Por último, enterrado todo el mundo hasta el cuello en las movedizas arenas de lo temporal, los ochenta nos abrumaron asimismo con la más variada gama de revivals: neo-expresionismo, neo-pop, neo-geo, neo-conceptual, cuando no con ese simple neo-neo que se esconde tras fórmulas como "nuevo espíritu", "nuevos creadores", "nueva escultura", etcétera.

Es obvio que cuando más se habla de novedades es que éstas escasean y, en este sentido, los ochenta nos han traído pocas y todo parece indicar que los noventa se comportarán igual. Y es que la novedad en sí ahora no interesa, sino el simulacro de la misma, algo que no plantea problemas al mercado, que ha demostrado capacidad suficiente para engullir y digerir ambas. Esto me hace recordar la vigencia de ese aforismo que escribió Karl Kraus en el anterior fin de siglo: "En el arte se estima, entre nosotros, el negocio, y en la hospedería se estima la personalidad".

No creo, en todo caso, que haya que escandalizarse a estas alturas por el hecho en sí del mercado del arte, que ciertamente ha batido en la década pasada todas las marcas establecidas, incluyendo entre ellas, además, las más radicales obras de vanguardia, sino más bien ante el interés social y la publicidad correspondiente que esta práctica suscita, una demostración clara que sigue apasionando, y, por encima de todo, el dinero.

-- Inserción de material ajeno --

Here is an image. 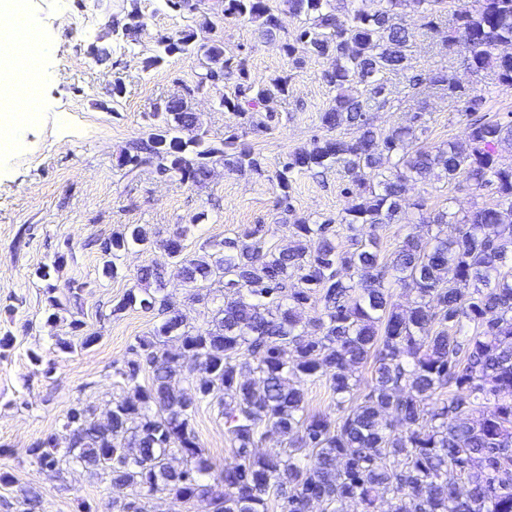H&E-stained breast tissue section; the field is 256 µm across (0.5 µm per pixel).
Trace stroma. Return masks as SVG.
<instances>
[{
	"mask_svg": "<svg viewBox=\"0 0 512 512\" xmlns=\"http://www.w3.org/2000/svg\"><path fill=\"white\" fill-rule=\"evenodd\" d=\"M134 5L147 26L129 39L113 31L112 21ZM22 8L25 29L51 51L41 60L36 118L22 121L20 142L0 149V337L12 338L10 347L0 349V468L40 489L45 512H78L82 502L92 512H115L108 483L79 469L59 472L39 466L25 454L32 441L58 431L73 404L101 412L121 396L113 371L130 358L137 337L149 335L156 324L153 313L130 309L116 315L112 306L135 287L138 268L168 264L167 254L154 246L132 248L119 260L117 276L107 278L97 243L128 224L165 236L181 225L188 229L186 244L193 251L204 241L262 224L269 229L268 244L285 247L295 240V222L328 218L336 221L337 239L347 241V227L337 221L350 202L341 173L293 175L287 212L279 205L275 177L288 152L311 147L325 134L319 116L333 97L322 79L328 62L317 56L293 60L281 40L264 39L256 23L225 20L218 29L225 53L247 57L251 80L287 75L289 94L256 107L257 118L271 120L269 131L252 140L266 159L265 171L240 174L220 165L205 186L197 187L148 169L128 172L118 158L131 140L149 136L154 105L173 96H186L209 138H223L226 130L238 126L239 117L222 105L224 97L233 96L234 81L199 86L197 54H177L159 67H143L160 36L197 27L198 15L173 10L166 0H22ZM89 8L96 17L92 29L70 30V14ZM406 20L415 32L411 73L452 69L463 84L487 91L490 111L503 116L512 112V93L495 88L491 74L468 70L460 56L448 51L441 34L423 29L416 13ZM117 82L123 92L116 97L112 88ZM387 87L393 100L374 112L377 127L406 125L419 114L428 127V144L461 136L463 125L447 95L437 93L421 102L400 75L388 76ZM423 103L428 106L424 113L419 110ZM408 197L421 203L426 214L447 207L466 209L474 200L467 187L441 177L413 184ZM66 244L73 257L59 277L73 292L54 310L35 272ZM166 292L190 326L199 331L210 327L219 290L193 302L173 277ZM52 313L57 316L53 324L48 321ZM75 319L83 322V329H72ZM88 334L94 340L82 346ZM61 340L76 343L77 351L60 353ZM35 354L54 360L51 374L32 363ZM194 428L214 466L231 460L216 410L200 407Z\"/></svg>",
	"mask_w": 512,
	"mask_h": 512,
	"instance_id": "1",
	"label": "stroma"
}]
</instances>
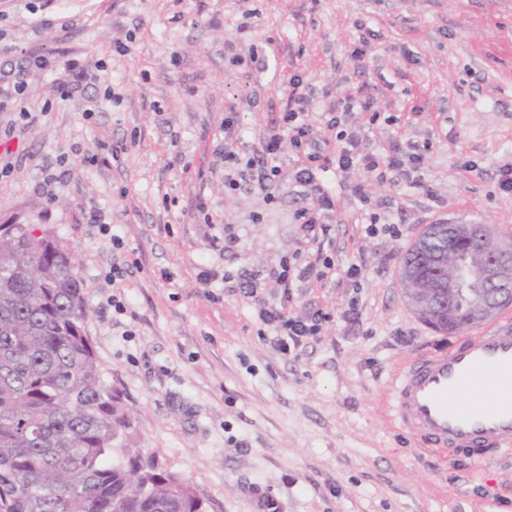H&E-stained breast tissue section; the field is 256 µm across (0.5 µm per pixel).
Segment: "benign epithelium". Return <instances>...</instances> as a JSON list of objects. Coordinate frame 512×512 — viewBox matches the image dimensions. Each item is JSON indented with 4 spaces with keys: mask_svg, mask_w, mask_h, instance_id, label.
Returning <instances> with one entry per match:
<instances>
[{
    "mask_svg": "<svg viewBox=\"0 0 512 512\" xmlns=\"http://www.w3.org/2000/svg\"><path fill=\"white\" fill-rule=\"evenodd\" d=\"M498 250L497 238L487 225H448V251L438 256L439 263L448 267L447 279L408 275L414 284L407 292L409 303L427 317L437 304H449L465 292L477 319L492 318L502 306L512 304V264L497 260Z\"/></svg>",
    "mask_w": 512,
    "mask_h": 512,
    "instance_id": "benign-epithelium-1",
    "label": "benign epithelium"
}]
</instances>
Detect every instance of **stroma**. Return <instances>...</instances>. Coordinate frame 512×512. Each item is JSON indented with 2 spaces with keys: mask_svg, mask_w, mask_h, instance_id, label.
Returning a JSON list of instances; mask_svg holds the SVG:
<instances>
[{
  "mask_svg": "<svg viewBox=\"0 0 512 512\" xmlns=\"http://www.w3.org/2000/svg\"><path fill=\"white\" fill-rule=\"evenodd\" d=\"M362 25L374 35L358 62ZM36 56L54 68L29 67ZM67 60L104 69L61 102ZM20 62L35 119L21 128L0 109V160L12 166L0 224L36 225L74 255L86 331L104 382L133 414V447L188 480L208 512H255L254 486L283 512H512V454L478 465L425 450L389 411L400 367L475 336L434 332L409 307L398 271L418 230L452 219L512 241V194L498 187L512 163V0H0V69ZM296 69L318 112L360 89L376 111L413 113L401 128L376 124L367 142L377 152L395 139L430 143L420 173L434 194L366 178L372 197L392 201L382 221L399 229L370 238L355 225L349 180L330 177V252L364 276L293 289L292 311L314 302L330 315L293 357L255 312L282 287L268 280L251 300L223 277L267 276L301 249V160L285 152L269 204L250 181L225 189L218 148L232 107L246 154L259 153ZM108 87L121 102L104 100ZM93 207L134 264L117 291L102 277L112 246L87 222ZM210 269L216 279L201 286ZM115 293L123 312L107 303Z\"/></svg>",
  "mask_w": 512,
  "mask_h": 512,
  "instance_id": "1",
  "label": "stroma"
}]
</instances>
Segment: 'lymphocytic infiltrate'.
Returning a JSON list of instances; mask_svg holds the SVG:
<instances>
[{
    "instance_id": "lymphocytic-infiltrate-1",
    "label": "lymphocytic infiltrate",
    "mask_w": 512,
    "mask_h": 512,
    "mask_svg": "<svg viewBox=\"0 0 512 512\" xmlns=\"http://www.w3.org/2000/svg\"><path fill=\"white\" fill-rule=\"evenodd\" d=\"M288 103L278 119L268 126L261 139L259 154L244 156V144L239 134L236 112L224 115V141L220 152L224 156L226 189H237V171L249 173L253 183L263 193L266 202H274L281 182V161L286 150L303 155L304 160L294 173L295 181L307 189L311 203L298 212L296 220L306 246L304 254L283 259L269 276L285 286L300 284L307 288H324L342 280L354 281L361 275L358 265L337 269L334 260L324 251L329 237L328 217L336 209V197L325 175L329 170L340 173L362 172L378 182L406 183L422 188L417 175L423 158V146L393 141L383 153L366 151L362 138L352 127L355 122L374 127L379 118L374 103L362 92L337 102L323 124H316L312 111V90L301 73L287 80ZM257 317L274 333L273 345L284 355L300 348L305 339L318 335L326 314L323 309L292 313L285 306L260 303Z\"/></svg>"
}]
</instances>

¿Resistirá el arte de los noventa, de todas formas, esa desfrenada carrera de éxitos, como inversión económica pura, como espectáculo social de masas y como instrumento de prestigio? Recuérdese al respecto lo que han sido las grandes exposiciones, los nuevos museos y, en general, toda esa parafernalia que ha acompañado con ruido la existencia de cualquier manifestación artística durante los ochenta. Atraídos por el fenómeno, ha surgido como por ensalmo toda una nueva y abundantísima población de gentes en busca de su oportunidad -artistas, críticos, comerciantes y toda clase de intermediarios más o menos improvisados-, que han de tener forzosamente un peso específico, aunque no precisamente positivo, a juzgar al menos por lo que hemos observado en nuestro país últimamente, que se ha lanzado a ellos con la voracidad de las hambres atrasadas. Sea como sea, éste es el imponderable banalizador de cualquier avance en la democratización de una actividad cultural.

Fatiga

Por otra parte, los síntomas de fatiga que pudieran manifestarse a partir de ahora en las sociedades occidentales respecto al consumo artístico es evidente que quedarán compensados por los nuevos bríos del Este, cuya reprimida vanguardia apenas conocemos y donde casi todo está por hacer.

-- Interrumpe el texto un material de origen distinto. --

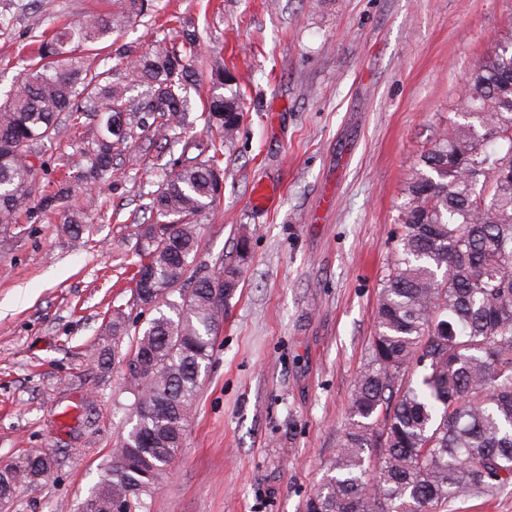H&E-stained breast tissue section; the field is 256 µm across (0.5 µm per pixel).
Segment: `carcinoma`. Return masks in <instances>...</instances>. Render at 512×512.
Instances as JSON below:
<instances>
[{"label":"carcinoma","instance_id":"obj_1","mask_svg":"<svg viewBox=\"0 0 512 512\" xmlns=\"http://www.w3.org/2000/svg\"><path fill=\"white\" fill-rule=\"evenodd\" d=\"M77 24L40 34L26 66L0 103V226L35 205L52 211L72 182L41 189L32 146L56 132L60 115L72 127L96 112L95 138L80 151V182L113 172L114 152L136 128L184 133V159L162 168L161 189L138 228L134 304L156 315L135 336L126 361L132 423L112 454L95 493V512L122 498L145 512V497L181 448L201 371L208 368L224 321L213 289L233 296L239 266L187 277L198 250V219L220 199L224 147L247 109L233 74L211 65L212 87L197 120L190 119L195 31L152 50L119 43L149 0H114ZM115 60L127 83L95 64ZM146 88L134 105L130 86ZM463 121L423 150L403 187L399 250L388 265L374 309L375 335L349 400V419L328 474L302 512H442L512 487V43L483 57L459 89ZM201 121L206 139L191 134ZM62 231H85L82 213ZM150 355L149 374L132 368ZM51 460L34 455L0 468V496Z\"/></svg>","mask_w":512,"mask_h":512}]
</instances>
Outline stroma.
<instances>
[{"label":"stroma","mask_w":512,"mask_h":512,"mask_svg":"<svg viewBox=\"0 0 512 512\" xmlns=\"http://www.w3.org/2000/svg\"><path fill=\"white\" fill-rule=\"evenodd\" d=\"M203 35L195 108L216 57L246 94L224 150V193L200 219L192 269L238 262L215 355L169 475L149 512H301L323 481L374 333L376 292L392 262L403 184L421 150L458 121L457 90L512 40V0H152ZM112 0H0V102L23 67L29 16L45 29L108 11ZM87 123L35 145L53 191L78 173ZM180 144L136 132L119 181L92 188L79 237L61 213L0 226V466L42 453L48 478L17 488L7 512H81L128 425L121 356L153 313L130 277L142 205L161 184L144 158ZM249 256L236 259L240 235ZM120 358L95 360L114 308Z\"/></svg>","instance_id":"35a3bbf8"}]
</instances>
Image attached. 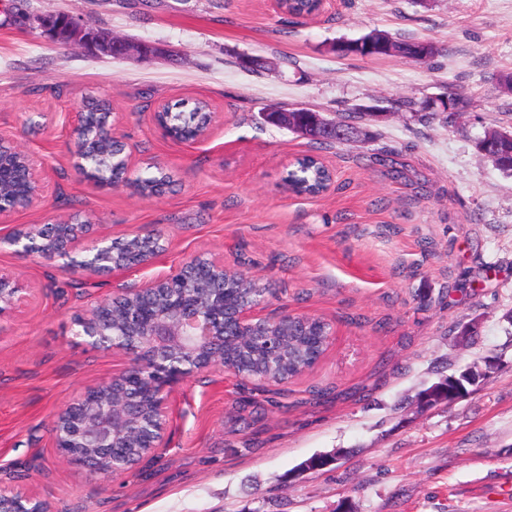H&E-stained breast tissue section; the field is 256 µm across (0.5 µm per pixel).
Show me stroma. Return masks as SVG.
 Listing matches in <instances>:
<instances>
[{
    "label": "stroma",
    "instance_id": "35a3bbf8",
    "mask_svg": "<svg viewBox=\"0 0 512 512\" xmlns=\"http://www.w3.org/2000/svg\"><path fill=\"white\" fill-rule=\"evenodd\" d=\"M61 12L160 52L92 57L28 24ZM375 30L438 52L336 54ZM246 56L265 68L241 67ZM508 76L512 0H326L295 22L272 0H0V133L36 158L40 183L0 235L72 215L96 235L137 227L166 246L119 278L0 248V277L38 289L0 317V489L50 512H512V177L476 147L487 130L512 132ZM452 88L469 106L450 123L435 106ZM90 98L112 106L129 178L158 164L163 194L79 167L71 128ZM198 99L215 114L205 138L178 142L156 124L159 105ZM279 106L360 113L368 136L311 143L262 120ZM307 153L334 174L318 197L287 187ZM199 254L271 288L260 316L330 323L323 356L274 386L190 375L170 393L165 447L108 480L67 464L51 440L57 411L129 363L87 346L76 319ZM474 365L491 371L468 395L420 405L418 392Z\"/></svg>",
    "mask_w": 512,
    "mask_h": 512
}]
</instances>
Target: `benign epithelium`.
<instances>
[{
  "label": "benign epithelium",
  "instance_id": "1",
  "mask_svg": "<svg viewBox=\"0 0 512 512\" xmlns=\"http://www.w3.org/2000/svg\"><path fill=\"white\" fill-rule=\"evenodd\" d=\"M44 37L55 43L80 42L85 49L98 55L108 51L117 58L135 56L150 59L158 54L154 45L132 39L114 40L107 33L83 28L80 21L63 14L48 26L44 17L29 19ZM88 101L75 115L72 137L75 154L81 155L80 132ZM308 120L298 127L302 134L311 128L321 127L345 139L354 127L338 126L318 112L307 111ZM0 160L8 162L18 176L25 199L0 198V214L29 207L38 199L39 183L37 162L13 139L0 135ZM58 228V238L39 245V254L52 257L82 254L84 259L74 266L91 273L99 264L110 268V274L121 277L126 272L153 266L165 251L156 235L139 229L126 231L121 238L130 253L112 248V238L107 235L92 236L88 226L73 218L61 217L53 222ZM41 226L24 224L11 233L8 244L22 254L33 252L35 239ZM213 274L230 273L224 261L198 256L179 268L143 283L139 288H123L102 300L83 319L81 335L85 342L114 354L131 357L129 367L105 384L89 387L57 413L52 428L53 442L58 453L71 465L87 471L99 479L110 478L121 470L126 471L134 462L125 460L116 467V450L123 448L139 432L140 422L149 417L152 429L146 438L145 458L155 449L165 446L169 424L168 396L171 389L183 378L197 372L234 367L224 358V312L204 308L184 288L188 278L197 269ZM35 288L0 278V316L12 310L32 295ZM261 302L240 306L233 315L238 336L234 340L245 344L252 341L250 332L262 318L256 314ZM119 326L124 330L119 341L111 338L110 329ZM0 512H43L40 499L19 491H0Z\"/></svg>",
  "mask_w": 512,
  "mask_h": 512
}]
</instances>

El final de los ochenta nos ha traído un helador viento antiexpresionista, que no ha dejado de ser, en ningún caso, tan moda comercial y tan revivalista como lo fue en su momento el expresionismo y lo que, asociado con él, se describió con ingenuo entusiasmo como "vuelta a la pintura". Los cambios de década no aportan por sí mismos cambios de perspectiva, pero, en particular, el que ahora vivimos no ofrece indicios razonables de subversión de valores. El relativismo ha sido una de las aportaciones de la llamada cultura posmoderna, que compone, de cuando en cuando, pomposos gestos morales que se parecen a las piruetas del arlequín que quiere reclamar la atención del público. Pero, en fin, es un hecho que las brochas blandidas hace 10 años han dejado su lugar a los sopletes, los alicates y, en general, a todo ese instrumental metalúrgico que hace posible la fabricación de las llamadas "piezas" y las "instalaciones".

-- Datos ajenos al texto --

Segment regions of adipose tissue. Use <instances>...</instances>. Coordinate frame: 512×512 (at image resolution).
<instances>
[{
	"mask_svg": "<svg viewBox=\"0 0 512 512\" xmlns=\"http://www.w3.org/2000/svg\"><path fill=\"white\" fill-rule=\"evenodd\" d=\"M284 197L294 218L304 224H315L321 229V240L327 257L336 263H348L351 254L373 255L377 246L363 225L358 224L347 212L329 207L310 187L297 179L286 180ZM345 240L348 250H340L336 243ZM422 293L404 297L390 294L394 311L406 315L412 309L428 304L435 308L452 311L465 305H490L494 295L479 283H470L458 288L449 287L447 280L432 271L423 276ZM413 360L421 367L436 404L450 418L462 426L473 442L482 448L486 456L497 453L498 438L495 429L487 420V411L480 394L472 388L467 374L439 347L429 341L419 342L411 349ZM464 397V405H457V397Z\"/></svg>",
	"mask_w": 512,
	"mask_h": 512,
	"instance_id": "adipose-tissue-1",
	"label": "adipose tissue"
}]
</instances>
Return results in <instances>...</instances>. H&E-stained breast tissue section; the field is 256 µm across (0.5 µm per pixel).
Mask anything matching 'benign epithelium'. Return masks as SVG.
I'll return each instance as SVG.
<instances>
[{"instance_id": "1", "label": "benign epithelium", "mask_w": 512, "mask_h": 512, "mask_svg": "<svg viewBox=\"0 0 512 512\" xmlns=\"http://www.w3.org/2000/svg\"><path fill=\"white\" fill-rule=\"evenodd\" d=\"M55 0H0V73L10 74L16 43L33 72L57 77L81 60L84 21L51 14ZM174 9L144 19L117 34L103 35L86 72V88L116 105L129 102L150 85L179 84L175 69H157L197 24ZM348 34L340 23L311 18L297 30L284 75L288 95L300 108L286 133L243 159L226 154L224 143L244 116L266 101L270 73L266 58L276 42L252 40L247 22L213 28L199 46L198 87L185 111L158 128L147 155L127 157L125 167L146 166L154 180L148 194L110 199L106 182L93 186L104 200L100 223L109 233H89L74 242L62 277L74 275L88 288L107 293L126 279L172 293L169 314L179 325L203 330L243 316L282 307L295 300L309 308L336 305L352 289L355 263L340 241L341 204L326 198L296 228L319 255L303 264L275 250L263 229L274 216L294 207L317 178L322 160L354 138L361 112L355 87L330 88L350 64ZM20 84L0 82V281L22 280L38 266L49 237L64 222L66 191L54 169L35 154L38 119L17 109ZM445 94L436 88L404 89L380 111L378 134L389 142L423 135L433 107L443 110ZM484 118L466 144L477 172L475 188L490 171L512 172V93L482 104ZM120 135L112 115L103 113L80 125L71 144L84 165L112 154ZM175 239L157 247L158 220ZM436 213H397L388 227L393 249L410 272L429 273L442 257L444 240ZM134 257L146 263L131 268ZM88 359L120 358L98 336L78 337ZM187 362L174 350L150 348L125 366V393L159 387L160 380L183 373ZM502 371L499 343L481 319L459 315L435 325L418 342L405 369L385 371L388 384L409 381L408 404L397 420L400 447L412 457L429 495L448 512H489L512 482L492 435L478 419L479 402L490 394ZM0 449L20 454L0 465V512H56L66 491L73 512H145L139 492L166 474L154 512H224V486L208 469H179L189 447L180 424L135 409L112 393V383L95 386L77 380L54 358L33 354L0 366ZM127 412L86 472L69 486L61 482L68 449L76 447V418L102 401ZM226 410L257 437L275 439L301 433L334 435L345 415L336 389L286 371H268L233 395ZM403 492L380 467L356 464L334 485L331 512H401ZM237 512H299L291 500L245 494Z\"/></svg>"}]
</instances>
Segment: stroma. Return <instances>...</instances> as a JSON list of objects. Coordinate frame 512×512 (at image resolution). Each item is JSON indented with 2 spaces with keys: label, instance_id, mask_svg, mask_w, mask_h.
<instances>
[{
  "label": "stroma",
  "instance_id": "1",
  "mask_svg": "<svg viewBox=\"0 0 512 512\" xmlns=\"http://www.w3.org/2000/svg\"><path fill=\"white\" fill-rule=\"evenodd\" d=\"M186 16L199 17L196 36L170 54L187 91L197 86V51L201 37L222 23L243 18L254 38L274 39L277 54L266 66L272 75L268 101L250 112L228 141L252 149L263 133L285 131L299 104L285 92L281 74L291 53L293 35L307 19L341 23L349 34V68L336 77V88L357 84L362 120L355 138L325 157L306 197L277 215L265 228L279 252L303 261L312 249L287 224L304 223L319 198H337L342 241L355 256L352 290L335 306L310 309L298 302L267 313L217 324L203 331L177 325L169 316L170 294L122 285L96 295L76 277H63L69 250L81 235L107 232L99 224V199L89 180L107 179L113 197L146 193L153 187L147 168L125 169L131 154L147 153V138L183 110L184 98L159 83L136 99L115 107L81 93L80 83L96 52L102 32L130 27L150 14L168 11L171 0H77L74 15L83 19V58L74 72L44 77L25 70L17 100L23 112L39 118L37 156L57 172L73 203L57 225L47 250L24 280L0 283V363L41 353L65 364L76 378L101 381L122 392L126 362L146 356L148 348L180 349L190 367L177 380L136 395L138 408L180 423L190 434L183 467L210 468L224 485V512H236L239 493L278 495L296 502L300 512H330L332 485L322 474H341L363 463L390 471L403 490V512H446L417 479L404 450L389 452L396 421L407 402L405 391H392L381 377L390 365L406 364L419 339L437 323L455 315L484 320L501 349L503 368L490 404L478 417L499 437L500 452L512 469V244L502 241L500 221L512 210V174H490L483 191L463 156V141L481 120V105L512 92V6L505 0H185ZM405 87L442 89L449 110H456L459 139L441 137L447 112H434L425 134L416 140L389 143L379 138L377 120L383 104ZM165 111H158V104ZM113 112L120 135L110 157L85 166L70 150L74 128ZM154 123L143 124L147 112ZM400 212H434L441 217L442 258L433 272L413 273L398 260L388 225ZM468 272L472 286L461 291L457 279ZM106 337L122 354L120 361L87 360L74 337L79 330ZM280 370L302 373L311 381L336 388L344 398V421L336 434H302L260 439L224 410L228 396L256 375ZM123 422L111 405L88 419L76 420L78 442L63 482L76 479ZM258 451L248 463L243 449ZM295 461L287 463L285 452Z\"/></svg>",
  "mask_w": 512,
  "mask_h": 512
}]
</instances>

A esto último se le ha llamado "nueva escultura", y tiene cierta gracia que así sea 70 años después del cubismo y el constructivismo, y casi un cuarto de siglo después del minimal. De todas formas, no queda ya disciplina o género tradicionales en pie, el signo artístico se ha hecho completamente versátil y sólo hay que esperar, con paciencia, que el público y los medios de masas se acostumbren a que el descubrimiento de ese Mediterráneo que se llama los "nuevos medios" es ya bastante viejo y una práctica que hoy se enseña en las escuelas de arte académicas.

En fin, decía al principio de este artículo, con ironía, que el arte de los noventa iba a ser probablemente un arte anti-noventa, anti-décadas y anti-juvenil, pero esto era, más que una premonición, simplemente un deseo, dictado por el aburrimiento, y no hay nada más moderno y posmoderno que el spleen. Los noventa serán los noventa, pero el arte ha sido siempre otra cosa.